## Assignment
Say how many lines in the entries below have the word "bedroom" in them, giving only the number.

[Stored items]
>>>>

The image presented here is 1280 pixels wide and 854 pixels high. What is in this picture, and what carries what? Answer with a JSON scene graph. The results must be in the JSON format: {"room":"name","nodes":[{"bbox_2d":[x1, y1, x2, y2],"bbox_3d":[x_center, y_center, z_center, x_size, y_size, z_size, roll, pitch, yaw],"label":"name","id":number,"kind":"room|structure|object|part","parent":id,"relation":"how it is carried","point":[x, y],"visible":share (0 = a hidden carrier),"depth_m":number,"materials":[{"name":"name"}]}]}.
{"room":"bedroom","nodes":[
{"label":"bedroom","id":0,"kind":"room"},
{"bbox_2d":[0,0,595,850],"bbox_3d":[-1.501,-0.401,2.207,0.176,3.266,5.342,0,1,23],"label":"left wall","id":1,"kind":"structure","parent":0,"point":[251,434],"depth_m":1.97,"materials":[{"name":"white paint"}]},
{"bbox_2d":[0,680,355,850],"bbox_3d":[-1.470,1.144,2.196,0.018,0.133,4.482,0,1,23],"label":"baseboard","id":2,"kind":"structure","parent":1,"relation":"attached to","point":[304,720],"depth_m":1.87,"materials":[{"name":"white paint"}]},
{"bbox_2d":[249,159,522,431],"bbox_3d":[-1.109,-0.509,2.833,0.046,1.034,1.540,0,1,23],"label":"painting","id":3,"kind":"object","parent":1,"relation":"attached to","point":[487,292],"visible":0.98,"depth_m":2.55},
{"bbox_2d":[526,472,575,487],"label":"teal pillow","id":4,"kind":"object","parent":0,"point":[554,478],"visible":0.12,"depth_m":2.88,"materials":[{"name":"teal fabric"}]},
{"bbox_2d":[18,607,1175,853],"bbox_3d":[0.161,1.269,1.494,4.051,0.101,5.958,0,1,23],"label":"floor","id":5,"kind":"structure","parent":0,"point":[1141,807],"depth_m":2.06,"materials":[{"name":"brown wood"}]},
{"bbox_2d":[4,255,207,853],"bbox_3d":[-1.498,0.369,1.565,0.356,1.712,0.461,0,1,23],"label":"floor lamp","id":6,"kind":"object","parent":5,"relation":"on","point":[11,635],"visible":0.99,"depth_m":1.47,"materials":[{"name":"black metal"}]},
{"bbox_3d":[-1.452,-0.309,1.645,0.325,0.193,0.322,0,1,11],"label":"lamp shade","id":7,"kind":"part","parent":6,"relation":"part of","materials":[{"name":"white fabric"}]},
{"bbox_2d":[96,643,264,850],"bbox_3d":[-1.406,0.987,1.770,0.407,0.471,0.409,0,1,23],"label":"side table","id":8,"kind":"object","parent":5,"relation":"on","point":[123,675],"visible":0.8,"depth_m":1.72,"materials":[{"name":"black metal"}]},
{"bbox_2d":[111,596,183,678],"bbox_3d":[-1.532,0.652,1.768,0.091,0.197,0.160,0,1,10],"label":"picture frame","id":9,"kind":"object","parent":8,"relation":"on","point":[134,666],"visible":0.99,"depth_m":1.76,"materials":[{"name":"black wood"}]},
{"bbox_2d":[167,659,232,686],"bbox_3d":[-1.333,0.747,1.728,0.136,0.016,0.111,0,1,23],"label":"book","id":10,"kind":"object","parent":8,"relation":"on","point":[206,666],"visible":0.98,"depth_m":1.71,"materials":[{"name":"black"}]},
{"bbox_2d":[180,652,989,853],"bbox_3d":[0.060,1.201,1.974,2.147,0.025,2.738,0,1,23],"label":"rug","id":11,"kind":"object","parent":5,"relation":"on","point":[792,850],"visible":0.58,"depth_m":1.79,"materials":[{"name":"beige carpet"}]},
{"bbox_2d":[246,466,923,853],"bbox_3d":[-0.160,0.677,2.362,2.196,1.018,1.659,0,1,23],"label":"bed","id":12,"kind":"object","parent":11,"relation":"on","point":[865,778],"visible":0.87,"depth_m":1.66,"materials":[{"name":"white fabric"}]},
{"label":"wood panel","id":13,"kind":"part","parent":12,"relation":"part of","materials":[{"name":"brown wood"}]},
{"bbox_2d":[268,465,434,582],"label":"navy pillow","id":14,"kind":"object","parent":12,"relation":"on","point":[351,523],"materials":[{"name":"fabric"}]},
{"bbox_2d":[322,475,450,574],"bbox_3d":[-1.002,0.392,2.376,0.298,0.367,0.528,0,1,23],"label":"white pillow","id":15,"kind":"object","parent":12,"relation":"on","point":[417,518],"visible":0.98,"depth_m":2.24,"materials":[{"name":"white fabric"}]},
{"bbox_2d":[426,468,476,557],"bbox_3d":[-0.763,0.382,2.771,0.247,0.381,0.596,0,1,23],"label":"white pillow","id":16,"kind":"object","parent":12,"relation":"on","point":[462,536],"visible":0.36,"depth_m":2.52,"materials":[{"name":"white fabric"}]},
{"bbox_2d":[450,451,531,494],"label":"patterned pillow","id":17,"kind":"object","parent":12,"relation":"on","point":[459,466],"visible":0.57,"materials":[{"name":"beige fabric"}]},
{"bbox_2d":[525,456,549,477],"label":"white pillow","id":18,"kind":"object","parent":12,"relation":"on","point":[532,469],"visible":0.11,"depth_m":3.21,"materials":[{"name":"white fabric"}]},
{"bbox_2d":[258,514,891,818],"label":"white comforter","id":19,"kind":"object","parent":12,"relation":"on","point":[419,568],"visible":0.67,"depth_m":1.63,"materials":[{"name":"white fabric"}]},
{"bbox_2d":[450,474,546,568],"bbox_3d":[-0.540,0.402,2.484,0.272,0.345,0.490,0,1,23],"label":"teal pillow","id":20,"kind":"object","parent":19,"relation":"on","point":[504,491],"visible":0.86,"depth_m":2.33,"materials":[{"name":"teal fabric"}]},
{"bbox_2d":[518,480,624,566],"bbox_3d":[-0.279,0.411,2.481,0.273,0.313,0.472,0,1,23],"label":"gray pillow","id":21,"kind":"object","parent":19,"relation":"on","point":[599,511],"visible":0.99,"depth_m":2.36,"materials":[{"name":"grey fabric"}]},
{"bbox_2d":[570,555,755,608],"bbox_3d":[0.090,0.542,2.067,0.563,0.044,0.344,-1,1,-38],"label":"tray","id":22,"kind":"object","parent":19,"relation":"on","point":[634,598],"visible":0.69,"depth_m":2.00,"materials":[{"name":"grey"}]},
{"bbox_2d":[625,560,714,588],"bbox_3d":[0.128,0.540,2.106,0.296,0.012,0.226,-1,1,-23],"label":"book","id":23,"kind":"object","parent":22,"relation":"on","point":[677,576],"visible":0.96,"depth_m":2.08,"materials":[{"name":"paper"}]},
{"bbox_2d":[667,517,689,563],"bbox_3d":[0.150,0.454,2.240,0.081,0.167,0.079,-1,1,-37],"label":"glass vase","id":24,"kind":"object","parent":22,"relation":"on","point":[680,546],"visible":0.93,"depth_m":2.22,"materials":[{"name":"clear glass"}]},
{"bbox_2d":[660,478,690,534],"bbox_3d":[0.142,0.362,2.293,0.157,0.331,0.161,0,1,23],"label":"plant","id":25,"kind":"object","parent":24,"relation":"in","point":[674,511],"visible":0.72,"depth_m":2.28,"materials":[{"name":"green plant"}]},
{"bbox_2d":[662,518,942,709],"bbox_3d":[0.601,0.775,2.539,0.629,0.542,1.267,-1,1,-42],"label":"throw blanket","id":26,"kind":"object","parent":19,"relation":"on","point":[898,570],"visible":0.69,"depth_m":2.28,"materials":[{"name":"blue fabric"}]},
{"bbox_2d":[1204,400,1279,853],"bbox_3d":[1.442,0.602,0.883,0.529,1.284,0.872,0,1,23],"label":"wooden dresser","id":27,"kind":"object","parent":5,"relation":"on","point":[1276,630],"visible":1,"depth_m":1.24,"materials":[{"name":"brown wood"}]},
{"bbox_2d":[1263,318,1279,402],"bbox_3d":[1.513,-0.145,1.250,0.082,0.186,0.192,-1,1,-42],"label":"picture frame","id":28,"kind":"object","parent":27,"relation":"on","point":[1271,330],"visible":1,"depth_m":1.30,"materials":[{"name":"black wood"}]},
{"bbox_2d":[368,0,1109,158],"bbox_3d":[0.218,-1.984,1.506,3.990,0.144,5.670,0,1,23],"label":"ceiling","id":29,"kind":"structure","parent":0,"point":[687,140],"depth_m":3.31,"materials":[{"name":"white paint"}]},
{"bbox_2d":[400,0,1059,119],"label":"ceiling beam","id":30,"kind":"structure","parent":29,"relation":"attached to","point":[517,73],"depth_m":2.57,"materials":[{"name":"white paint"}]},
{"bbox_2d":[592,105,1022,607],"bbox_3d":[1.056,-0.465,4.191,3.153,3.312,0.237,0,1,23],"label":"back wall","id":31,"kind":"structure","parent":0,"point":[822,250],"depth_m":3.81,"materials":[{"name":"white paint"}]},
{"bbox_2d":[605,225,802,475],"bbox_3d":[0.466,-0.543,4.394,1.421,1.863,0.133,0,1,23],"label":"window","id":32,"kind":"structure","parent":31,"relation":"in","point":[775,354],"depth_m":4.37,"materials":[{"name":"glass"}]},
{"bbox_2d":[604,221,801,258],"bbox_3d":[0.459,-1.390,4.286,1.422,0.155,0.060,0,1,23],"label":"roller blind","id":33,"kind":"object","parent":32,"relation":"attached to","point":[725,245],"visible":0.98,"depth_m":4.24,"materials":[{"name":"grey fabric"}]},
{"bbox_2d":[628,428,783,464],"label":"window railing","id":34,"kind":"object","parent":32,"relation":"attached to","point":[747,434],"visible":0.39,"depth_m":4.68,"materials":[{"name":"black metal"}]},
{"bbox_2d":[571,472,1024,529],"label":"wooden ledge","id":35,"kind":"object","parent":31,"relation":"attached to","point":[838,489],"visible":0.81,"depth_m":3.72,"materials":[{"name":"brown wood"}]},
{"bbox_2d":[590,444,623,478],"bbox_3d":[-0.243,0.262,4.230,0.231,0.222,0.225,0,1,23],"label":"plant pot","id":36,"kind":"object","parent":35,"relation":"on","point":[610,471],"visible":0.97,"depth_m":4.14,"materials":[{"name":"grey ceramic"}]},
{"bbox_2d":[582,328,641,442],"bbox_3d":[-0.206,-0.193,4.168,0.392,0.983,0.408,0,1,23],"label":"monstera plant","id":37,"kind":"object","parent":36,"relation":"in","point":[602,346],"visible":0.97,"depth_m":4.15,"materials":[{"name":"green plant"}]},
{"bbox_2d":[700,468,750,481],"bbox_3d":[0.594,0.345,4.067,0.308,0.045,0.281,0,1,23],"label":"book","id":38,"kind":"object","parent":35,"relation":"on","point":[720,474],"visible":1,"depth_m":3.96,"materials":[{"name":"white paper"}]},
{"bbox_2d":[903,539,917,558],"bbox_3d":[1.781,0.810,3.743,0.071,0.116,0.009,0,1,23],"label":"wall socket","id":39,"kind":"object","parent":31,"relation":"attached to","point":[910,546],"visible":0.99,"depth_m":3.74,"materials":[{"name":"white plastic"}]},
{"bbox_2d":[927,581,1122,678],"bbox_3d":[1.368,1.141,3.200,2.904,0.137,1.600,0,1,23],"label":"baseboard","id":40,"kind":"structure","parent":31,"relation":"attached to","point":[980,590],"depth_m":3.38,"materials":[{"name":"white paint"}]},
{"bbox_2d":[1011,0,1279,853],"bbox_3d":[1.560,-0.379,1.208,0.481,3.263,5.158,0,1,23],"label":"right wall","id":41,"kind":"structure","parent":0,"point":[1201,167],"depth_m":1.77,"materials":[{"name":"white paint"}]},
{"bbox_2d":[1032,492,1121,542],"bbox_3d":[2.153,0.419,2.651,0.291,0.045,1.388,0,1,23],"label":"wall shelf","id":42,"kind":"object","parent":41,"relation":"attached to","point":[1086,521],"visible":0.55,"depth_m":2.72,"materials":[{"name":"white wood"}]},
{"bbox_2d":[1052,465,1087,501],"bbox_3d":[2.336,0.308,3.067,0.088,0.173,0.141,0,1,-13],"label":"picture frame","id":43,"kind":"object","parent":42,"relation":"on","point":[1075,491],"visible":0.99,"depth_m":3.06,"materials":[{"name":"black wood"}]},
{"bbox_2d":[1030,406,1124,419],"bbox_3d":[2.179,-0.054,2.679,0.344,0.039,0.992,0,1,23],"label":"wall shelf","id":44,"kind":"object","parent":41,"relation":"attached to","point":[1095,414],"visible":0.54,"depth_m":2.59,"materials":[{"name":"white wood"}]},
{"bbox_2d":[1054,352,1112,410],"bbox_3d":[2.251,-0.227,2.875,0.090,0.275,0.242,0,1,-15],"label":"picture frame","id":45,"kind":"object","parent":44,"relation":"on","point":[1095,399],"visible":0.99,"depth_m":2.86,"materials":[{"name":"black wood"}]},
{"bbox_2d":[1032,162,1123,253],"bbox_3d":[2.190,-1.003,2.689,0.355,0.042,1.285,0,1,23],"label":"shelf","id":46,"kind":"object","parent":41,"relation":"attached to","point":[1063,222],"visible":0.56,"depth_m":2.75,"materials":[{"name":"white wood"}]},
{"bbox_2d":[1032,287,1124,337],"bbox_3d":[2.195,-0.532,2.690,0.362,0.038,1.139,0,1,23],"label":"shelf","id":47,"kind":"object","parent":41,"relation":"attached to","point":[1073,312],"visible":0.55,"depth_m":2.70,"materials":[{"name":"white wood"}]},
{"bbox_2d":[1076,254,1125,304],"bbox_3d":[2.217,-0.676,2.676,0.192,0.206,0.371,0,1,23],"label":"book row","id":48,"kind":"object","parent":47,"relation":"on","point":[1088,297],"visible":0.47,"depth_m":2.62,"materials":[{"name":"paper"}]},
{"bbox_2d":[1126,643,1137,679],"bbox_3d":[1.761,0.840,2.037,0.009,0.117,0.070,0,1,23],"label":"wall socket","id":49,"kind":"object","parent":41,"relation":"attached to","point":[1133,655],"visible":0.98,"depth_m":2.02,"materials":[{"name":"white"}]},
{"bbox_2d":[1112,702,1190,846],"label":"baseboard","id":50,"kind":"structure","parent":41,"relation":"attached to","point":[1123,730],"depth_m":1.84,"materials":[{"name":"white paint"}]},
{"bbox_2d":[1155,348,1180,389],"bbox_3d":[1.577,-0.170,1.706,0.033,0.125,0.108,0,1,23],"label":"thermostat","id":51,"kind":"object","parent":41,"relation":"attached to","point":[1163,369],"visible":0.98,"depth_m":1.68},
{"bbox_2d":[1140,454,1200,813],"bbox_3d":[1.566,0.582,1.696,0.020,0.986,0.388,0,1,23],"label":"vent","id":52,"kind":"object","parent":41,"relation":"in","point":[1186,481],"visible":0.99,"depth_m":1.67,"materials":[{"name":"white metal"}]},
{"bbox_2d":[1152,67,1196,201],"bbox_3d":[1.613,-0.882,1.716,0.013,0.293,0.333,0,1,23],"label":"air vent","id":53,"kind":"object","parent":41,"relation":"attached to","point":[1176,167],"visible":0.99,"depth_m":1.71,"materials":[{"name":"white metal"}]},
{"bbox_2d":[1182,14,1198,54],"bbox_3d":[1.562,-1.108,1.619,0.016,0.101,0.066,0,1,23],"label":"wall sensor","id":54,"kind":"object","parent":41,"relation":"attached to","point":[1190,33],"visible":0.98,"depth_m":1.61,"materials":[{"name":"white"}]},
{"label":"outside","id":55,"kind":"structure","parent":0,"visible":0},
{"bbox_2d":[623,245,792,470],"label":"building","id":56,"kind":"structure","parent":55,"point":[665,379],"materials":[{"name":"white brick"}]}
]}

<<<<

## Result for this task
2